Exercise
Return every row below that contains the word "when".

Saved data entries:
_ _ _ _ _
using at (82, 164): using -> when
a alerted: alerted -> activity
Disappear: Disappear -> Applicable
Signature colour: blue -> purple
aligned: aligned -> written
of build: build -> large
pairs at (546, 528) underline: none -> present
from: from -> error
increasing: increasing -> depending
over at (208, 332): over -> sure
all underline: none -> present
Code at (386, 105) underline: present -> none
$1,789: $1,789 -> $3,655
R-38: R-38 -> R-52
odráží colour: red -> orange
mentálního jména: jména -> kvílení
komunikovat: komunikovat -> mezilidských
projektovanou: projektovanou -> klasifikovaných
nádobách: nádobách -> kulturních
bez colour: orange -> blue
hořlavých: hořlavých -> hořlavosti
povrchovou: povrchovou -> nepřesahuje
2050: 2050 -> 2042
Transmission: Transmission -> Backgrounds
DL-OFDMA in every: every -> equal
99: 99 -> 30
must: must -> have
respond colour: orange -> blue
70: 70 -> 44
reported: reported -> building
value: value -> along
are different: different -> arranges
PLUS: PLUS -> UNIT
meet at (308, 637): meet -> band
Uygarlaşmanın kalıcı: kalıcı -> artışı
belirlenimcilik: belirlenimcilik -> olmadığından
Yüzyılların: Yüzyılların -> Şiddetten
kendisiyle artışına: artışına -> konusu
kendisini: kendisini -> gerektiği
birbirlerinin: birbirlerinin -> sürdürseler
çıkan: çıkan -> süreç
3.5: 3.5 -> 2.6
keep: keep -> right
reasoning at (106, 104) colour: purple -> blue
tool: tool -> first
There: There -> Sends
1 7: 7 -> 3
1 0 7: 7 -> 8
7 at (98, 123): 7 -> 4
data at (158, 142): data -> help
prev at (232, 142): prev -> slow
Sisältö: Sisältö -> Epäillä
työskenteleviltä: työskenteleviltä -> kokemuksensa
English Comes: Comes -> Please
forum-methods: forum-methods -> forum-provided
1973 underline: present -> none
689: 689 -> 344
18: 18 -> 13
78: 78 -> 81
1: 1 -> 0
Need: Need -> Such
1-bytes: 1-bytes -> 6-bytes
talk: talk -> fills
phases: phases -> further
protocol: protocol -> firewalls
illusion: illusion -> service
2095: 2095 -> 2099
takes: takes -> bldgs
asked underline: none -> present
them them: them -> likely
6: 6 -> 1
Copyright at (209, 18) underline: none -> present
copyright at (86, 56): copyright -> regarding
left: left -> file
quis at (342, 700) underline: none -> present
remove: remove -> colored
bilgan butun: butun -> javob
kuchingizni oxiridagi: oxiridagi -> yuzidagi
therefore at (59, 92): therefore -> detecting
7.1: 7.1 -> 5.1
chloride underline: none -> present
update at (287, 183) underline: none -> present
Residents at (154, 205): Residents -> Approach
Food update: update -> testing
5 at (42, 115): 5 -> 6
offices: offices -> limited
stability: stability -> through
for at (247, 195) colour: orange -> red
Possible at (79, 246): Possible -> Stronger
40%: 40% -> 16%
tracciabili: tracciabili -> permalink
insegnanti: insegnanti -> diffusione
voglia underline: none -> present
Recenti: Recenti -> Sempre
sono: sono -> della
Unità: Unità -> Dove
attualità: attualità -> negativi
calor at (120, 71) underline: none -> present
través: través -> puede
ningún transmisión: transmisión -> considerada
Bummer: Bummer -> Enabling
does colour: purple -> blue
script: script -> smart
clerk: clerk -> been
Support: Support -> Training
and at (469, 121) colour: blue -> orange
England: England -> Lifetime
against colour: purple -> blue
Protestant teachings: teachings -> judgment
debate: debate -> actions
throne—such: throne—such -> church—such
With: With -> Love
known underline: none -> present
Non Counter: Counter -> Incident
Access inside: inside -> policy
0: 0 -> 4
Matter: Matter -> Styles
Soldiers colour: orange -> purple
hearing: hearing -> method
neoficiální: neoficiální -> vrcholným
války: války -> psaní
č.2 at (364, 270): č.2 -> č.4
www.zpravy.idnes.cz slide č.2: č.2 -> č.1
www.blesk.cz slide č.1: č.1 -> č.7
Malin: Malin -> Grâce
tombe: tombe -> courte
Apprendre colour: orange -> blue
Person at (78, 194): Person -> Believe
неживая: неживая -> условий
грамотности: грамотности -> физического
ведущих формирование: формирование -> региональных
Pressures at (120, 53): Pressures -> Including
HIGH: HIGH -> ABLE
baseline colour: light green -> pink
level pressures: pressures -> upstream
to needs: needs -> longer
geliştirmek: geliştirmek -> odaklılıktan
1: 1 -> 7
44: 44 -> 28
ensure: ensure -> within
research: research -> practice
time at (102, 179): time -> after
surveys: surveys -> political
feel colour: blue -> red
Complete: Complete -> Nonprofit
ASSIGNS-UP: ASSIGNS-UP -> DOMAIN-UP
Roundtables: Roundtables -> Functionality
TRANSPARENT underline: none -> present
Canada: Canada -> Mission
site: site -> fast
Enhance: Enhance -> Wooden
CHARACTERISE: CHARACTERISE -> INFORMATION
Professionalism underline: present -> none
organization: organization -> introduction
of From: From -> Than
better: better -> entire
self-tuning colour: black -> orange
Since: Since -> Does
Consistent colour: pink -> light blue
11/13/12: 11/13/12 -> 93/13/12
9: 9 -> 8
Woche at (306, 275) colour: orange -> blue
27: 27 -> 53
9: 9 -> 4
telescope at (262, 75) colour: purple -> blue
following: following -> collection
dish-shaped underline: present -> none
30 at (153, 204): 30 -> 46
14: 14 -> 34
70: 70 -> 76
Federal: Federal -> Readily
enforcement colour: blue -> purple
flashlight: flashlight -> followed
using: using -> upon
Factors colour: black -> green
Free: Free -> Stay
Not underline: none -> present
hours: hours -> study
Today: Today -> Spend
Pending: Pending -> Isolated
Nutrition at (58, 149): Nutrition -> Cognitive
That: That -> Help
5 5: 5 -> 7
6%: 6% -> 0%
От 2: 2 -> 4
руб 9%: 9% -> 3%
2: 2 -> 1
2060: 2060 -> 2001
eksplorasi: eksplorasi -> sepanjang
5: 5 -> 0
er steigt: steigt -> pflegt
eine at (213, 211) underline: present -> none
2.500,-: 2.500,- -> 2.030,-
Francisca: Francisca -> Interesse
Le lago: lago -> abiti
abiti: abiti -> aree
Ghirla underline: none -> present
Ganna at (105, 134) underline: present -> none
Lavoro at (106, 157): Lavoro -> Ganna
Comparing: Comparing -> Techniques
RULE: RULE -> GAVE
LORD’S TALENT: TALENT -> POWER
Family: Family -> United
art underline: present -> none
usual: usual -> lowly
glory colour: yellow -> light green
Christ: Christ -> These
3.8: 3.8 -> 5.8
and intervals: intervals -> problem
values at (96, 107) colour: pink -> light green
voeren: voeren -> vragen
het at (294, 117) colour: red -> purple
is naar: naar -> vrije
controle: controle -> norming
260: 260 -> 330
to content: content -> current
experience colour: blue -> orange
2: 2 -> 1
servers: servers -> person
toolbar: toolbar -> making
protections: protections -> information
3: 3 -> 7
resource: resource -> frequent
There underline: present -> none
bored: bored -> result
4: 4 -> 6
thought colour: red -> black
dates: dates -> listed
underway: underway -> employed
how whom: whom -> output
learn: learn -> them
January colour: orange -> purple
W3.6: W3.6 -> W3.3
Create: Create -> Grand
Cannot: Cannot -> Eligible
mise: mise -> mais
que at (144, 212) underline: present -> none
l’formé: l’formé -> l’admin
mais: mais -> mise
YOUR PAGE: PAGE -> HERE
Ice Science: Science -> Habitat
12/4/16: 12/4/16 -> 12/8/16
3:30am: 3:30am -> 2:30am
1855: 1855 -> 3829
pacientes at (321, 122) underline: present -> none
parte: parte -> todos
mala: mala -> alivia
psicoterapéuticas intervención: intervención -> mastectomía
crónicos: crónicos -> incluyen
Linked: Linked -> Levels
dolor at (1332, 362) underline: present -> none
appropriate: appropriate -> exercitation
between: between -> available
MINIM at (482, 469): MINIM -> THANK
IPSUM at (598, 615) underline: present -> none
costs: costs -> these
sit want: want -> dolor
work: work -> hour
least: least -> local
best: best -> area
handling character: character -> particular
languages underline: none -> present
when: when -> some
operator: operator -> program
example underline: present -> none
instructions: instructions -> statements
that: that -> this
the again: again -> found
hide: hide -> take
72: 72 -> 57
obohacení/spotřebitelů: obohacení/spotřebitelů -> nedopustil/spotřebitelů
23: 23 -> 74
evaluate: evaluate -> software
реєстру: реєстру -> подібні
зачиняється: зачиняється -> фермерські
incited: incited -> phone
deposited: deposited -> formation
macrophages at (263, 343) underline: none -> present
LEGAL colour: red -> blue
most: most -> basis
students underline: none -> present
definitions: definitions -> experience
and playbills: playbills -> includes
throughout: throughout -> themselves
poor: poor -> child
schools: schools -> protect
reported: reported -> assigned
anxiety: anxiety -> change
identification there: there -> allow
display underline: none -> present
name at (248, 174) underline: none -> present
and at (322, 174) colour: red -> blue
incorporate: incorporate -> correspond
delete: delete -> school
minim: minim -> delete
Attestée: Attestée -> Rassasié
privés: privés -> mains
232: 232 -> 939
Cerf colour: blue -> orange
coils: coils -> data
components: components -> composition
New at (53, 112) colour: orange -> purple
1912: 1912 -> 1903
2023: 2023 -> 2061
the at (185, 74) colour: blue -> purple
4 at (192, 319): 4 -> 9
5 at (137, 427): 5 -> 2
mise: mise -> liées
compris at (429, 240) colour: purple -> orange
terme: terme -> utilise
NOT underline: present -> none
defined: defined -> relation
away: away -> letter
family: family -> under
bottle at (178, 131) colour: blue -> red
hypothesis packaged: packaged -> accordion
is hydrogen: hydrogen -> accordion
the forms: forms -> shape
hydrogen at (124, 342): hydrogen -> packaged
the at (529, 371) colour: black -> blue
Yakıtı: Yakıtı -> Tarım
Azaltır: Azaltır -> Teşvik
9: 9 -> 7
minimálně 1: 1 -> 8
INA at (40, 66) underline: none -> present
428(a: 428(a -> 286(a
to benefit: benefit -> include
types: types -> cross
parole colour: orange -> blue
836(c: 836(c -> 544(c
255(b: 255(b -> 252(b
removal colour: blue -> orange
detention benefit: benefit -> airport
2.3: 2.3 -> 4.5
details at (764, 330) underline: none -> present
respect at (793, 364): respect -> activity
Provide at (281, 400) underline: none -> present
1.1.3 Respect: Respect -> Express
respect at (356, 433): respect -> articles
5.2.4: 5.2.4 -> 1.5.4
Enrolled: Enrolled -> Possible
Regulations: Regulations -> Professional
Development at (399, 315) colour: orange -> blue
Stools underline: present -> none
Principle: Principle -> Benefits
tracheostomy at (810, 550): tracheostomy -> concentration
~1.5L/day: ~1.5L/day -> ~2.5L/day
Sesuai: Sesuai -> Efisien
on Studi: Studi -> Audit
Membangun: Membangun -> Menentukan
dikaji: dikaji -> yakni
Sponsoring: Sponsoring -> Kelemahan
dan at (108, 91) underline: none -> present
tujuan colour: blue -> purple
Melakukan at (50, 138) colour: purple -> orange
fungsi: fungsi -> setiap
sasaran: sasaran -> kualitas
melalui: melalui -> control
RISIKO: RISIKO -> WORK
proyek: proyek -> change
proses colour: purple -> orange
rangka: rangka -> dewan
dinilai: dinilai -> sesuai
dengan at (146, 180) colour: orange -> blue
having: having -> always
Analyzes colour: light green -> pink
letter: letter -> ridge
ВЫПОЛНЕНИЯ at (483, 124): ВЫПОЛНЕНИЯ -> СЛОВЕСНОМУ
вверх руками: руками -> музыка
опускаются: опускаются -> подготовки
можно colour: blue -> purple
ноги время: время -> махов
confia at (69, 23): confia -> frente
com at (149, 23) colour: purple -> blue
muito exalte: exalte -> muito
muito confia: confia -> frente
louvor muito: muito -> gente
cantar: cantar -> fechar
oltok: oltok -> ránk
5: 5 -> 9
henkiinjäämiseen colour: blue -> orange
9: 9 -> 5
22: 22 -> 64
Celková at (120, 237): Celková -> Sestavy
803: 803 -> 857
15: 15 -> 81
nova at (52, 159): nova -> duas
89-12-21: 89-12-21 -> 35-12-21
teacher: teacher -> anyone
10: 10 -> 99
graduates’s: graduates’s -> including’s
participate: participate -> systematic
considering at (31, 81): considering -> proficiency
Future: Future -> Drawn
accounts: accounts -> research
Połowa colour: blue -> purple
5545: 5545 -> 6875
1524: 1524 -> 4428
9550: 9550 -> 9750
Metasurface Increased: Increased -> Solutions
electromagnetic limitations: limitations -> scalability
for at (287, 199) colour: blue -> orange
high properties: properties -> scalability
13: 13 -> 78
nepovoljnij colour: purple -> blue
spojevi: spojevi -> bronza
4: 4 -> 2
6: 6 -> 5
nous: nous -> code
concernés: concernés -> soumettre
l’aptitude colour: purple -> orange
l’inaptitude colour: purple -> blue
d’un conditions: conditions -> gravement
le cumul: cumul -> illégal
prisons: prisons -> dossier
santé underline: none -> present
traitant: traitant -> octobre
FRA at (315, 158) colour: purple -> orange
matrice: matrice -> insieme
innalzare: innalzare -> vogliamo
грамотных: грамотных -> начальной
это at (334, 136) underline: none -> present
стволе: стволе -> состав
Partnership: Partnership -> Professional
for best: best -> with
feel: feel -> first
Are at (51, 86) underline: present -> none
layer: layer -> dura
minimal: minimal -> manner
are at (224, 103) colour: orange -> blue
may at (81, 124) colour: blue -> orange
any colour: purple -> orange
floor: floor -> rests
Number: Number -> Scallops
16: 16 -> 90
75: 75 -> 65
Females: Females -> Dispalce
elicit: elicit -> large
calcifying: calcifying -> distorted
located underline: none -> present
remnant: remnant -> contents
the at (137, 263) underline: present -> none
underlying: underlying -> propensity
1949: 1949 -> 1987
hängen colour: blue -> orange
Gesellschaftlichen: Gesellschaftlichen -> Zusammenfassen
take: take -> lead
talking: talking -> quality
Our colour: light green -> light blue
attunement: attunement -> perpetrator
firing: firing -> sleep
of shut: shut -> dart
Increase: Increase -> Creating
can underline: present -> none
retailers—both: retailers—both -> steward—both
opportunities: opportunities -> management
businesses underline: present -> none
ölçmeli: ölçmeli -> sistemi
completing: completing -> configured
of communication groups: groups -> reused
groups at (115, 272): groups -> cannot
_ _ _ _ _
Response
using at (82, 164): using -> when
when: when -> some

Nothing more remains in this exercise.